◆ **Aim of the exercise**
Reproduce the lines below, substituting "copied without correction" for every occurrence of "transcribed without adjustment" and leaving everything else unchanged.

*** Given information ***

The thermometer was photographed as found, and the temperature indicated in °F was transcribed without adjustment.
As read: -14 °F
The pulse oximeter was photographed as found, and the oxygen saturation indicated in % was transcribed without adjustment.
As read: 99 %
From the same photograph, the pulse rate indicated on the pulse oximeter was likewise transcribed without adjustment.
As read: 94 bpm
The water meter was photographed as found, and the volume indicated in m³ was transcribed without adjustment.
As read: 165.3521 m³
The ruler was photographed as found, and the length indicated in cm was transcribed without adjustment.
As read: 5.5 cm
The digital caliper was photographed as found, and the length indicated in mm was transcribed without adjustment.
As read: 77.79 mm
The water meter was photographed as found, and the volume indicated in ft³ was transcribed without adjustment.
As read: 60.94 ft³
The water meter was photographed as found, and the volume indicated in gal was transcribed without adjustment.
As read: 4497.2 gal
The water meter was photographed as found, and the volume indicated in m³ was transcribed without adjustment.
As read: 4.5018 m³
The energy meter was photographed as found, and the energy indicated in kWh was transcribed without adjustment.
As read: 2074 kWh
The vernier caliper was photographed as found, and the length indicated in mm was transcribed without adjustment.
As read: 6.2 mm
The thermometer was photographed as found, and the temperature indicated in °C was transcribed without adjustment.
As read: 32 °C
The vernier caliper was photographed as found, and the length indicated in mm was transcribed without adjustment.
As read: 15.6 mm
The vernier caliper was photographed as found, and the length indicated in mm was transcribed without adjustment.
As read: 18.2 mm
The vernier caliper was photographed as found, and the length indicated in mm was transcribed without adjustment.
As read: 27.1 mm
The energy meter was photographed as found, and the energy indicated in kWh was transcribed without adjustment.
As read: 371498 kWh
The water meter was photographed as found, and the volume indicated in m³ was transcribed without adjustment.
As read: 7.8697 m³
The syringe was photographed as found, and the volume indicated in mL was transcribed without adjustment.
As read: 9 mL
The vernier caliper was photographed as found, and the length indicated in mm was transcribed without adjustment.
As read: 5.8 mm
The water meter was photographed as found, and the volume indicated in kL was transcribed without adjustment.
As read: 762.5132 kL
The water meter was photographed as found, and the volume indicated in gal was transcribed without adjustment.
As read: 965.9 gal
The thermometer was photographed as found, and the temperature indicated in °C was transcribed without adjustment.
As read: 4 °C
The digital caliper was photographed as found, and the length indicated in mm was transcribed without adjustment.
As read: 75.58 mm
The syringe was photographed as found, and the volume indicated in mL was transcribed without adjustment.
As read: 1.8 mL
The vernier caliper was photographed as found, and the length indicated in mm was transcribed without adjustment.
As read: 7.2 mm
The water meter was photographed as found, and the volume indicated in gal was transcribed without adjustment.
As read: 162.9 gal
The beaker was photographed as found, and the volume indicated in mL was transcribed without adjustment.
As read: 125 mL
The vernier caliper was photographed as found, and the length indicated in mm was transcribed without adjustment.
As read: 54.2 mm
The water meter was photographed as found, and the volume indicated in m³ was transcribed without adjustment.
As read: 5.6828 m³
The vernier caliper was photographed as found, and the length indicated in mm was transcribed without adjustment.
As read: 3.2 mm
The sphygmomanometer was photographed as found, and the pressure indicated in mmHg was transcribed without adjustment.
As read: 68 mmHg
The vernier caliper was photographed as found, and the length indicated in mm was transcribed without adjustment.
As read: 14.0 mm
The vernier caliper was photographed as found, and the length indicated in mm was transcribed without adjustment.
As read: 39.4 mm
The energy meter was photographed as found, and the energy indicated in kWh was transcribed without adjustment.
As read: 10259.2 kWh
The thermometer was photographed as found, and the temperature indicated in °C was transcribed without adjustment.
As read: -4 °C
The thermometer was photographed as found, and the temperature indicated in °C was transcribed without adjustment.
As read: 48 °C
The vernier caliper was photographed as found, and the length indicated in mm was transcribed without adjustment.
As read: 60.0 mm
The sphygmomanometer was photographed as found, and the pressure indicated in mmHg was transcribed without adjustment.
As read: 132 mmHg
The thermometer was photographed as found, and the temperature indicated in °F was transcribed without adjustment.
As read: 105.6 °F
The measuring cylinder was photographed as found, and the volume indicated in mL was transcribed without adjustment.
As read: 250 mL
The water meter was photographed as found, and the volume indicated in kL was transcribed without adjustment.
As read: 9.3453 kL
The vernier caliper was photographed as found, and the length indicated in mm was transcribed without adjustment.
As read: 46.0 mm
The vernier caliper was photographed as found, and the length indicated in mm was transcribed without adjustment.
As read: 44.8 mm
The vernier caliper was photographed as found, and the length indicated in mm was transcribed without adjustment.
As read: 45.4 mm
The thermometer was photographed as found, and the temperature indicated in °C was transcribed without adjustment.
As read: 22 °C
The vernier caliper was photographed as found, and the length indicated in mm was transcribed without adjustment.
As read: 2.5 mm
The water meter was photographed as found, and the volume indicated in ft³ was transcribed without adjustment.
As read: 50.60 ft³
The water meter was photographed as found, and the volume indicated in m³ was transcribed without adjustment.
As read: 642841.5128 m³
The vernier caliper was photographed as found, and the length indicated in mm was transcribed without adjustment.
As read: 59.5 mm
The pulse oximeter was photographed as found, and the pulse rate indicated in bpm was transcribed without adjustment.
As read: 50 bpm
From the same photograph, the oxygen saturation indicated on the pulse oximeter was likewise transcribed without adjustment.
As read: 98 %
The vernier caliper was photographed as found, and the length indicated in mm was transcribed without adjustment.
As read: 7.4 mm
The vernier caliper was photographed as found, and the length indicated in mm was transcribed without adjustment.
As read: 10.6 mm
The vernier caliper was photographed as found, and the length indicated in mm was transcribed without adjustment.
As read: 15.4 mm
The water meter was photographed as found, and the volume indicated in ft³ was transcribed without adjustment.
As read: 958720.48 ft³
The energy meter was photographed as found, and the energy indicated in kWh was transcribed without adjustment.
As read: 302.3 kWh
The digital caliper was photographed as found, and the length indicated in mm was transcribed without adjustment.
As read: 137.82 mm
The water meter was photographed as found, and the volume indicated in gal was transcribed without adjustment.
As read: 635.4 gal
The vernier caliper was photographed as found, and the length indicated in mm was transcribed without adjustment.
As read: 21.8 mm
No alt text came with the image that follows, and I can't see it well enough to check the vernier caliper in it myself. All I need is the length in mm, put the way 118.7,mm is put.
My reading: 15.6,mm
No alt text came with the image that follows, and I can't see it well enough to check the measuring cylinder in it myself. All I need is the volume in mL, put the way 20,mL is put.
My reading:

*** End of Given information ***

◆ **Task answer**
The thermometer was photographed as found, and the temperature indicated in °F was copied without correction.
As read: -14 °F
The pulse oximeter was photographed as found, and the oxygen saturation indicated in % was copied without correction.
As read: 99 %
From the same photograph, the pulse rate indicated on the pulse oximeter was likewise copied without correction.
As read: 94 bpm
The water meter was photographed as found, and the volume indicated in m³ was copied without correction.
As read: 165.3521 m³
The ruler was photographed as found, and the length indicated in cm was copied without correction.
As read: 5.5 cm
The digital caliper was photographed as found, and the length indicated in mm was copied without correction.
As read: 77.79 mm
The water meter was photographed as found, and the volume indicated in ft³ was copied without correction.
As read: 60.94 ft³
The water meter was photographed as found, and the volume indicated in gal was copied without correction.
As read: 4497.2 gal
The water meter was photographed as found, and the volume indicated in m³ was copied without correction.
As read: 4.5018 m³
The energy meter was photographed as found, and the energy indicated in kWh was copied without correction.
As read: 2074 kWh
The vernier caliper was photographed as found, and the length indicated in mm was copied without correction.
As read: 6.2 mm
The thermometer was photographed as found, and the temperature indicated in °C was copied without correction.
As read: 32 °C
The vernier caliper was photographed as found, and the length indicated in mm was copied without correction.
As read: 15.6 mm
The vernier caliper was photographed as found, and the length indicated in mm was copied without correction.
As read: 18.2 mm
The vernier caliper was photographed as found, and the length indicated in mm was copied without correction.
As read: 27.1 mm
The energy meter was photographed as found, and the energy indicated in kWh was copied without correction.
As read: 371498 kWh
The water meter was photographed as found, and the volume indicated in m³ was copied without correction.
As read: 7.8697 m³
The syringe was photographed as found, and the volume indicated in mL was copied without correction.
As read: 9 mL
The vernier caliper was photographed as found, and the length indicated in mm was copied without correction.
As read: 5.8 mm
The water meter was photographed as found, and the volume indicated in kL was copied without correction.
As read: 762.5132 kL
The water meter was photographed as found, and the volume indicated in gal was copied without correction.
As read: 965.9 gal
The thermometer was photographed as found, and the temperature indicated in °C was copied without correction.
As read: 4 °C
The digital caliper was photographed as found, and the length indicated in mm was copied without correction.
As read: 75.58 mm
The syringe was photographed as found, and the volume indicated in mL was copied without correction.
As read: 1.8 mL
The vernier caliper was photographed as found, and the length indicated in mm was copied without correction.
As read: 7.2 mm
The water meter was photographed as found, and the volume indicated in gal was copied without correction.
As read: 162.9 gal
The beaker was photographed as found, and the volume indicated in mL was copied without correction.
As read: 125 mL
The vernier caliper was photographed as found, and the length indicated in mm was copied without correction.
As read: 54.2 mm
The water meter was photographed as found, and the volume indicated in m³ was copied without correction.
As read: 5.6828 m³
The vernier caliper was photographed as found, and the length indicated in mm was copied without correction.
As read: 3.2 mm
The sphygmomanometer was photographed as found, and the pressure indicated in mmHg was copied without correction.
As read: 68 mmHg
The vernier caliper was photographed as found, and the length indicated in mm was copied without correction.
As read: 14.0 mm
The vernier caliper was photographed as found, and the length indicated in mm was copied without correction.
As read: 39.4 mm
The energy meter was photographed as found, and the energy indicated in kWh was copied without correction.
As read: 10259.2 kWh
The thermometer was photographed as found, and the temperature indicated in °C was copied without correction.
As read: -4 °C
The thermometer was photographed as found, and the temperature indicated in °C was copied without correction.
As read: 48 °C
The vernier caliper was photographed as found, and the length indicated in mm was copied without correction.
As read: 60.0 mm
The sphygmomanometer was photographed as found, and the pressure indicated in mmHg was copied without correction.
As read: 132 mmHg
The thermometer was photographed as found, and the temperature indicated in °F was copied without correction.
As read: 105.6 °F
The measuring cylinder was photographed as found, and the volume indicated in mL was copied without correction.
As read: 250 mL
The water meter was photographed as found, and the volume indicated in kL was copied without correction.
As read: 9.3453 kL
The vernier caliper was photographed as found, and the length indicated in mm was copied without correction.
As read: 46.0 mm
The vernier caliper was photographed as found, and the length indicated in mm was copied without correction.
As read: 44.8 mm
The vernier caliper was photographed as found, and the length indicated in mm was copied without correction.
As read: 45.4 mm
The thermometer was photographed as found, and the temperature indicated in °C was copied without correction.
As read: 22 °C
The vernier caliper was photographed as found, and the length indicated in mm was copied without correction.
As read: 2.5 mm
The water meter was photographed as found, and the volume indicated in ft³ was copied without correction.
As read: 50.60 ft³
The water meter was photographed as found, and the volume indicated in m³ was copied without correction.
As read: 642841.5128 m³
The vernier caliper was photographed as found, and the length indicated in mm was copied without correction.
As read: 59.5 mm
The pulse oximeter was photographed as found, and the pulse rate indicated in bpm was copied without correction.
As read: 50 bpm
From the same photograph, the oxygen saturation indicated on the pulse oximeter was likewise copied without correction.
As read: 98 %
The vernier caliper was photographed as found, and the length indicated in mm was copied without correction.
As read: 7.4 mm
The vernier caliper was photographed as found, and the length indicated in mm was copied without correction.
As read: 10.6 mm
The vernier caliper was photographed as found, and the length indicated in mm was copied without correction.
As read: 15.4 mm
The water meter was photographed as found, and the volume indicated in ft³ was copied without correction.
As read: 958720.48 ft³
The energy meter was photographed as found, and the energy indicated in kWh was copied without correction.
As read: 302.3 kWh
The digital caliper was photographed as found, and the length indicated in mm was copied without correction.
As read: 137.82 mm
The water meter was photographed as found, and the volume indicated in gal was copied without correction.
As read: 635.4 gal
The vernier caliper was photographed as found, and the length indicated in mm was copied without correction.
As read: 21.8 mm
No alt text came with the image that follows, and I can't see it well enough to check the vernier caliper in it myself. All I need is the length in mm, put the way 118.7,mm is put.
My reading: 15.6,mm
No alt text came with the image that follows, and I can't see it well enough to check the measuring cylinder in it myself. All I need is the volume in mL, put the way 20,mL is put.
My reading:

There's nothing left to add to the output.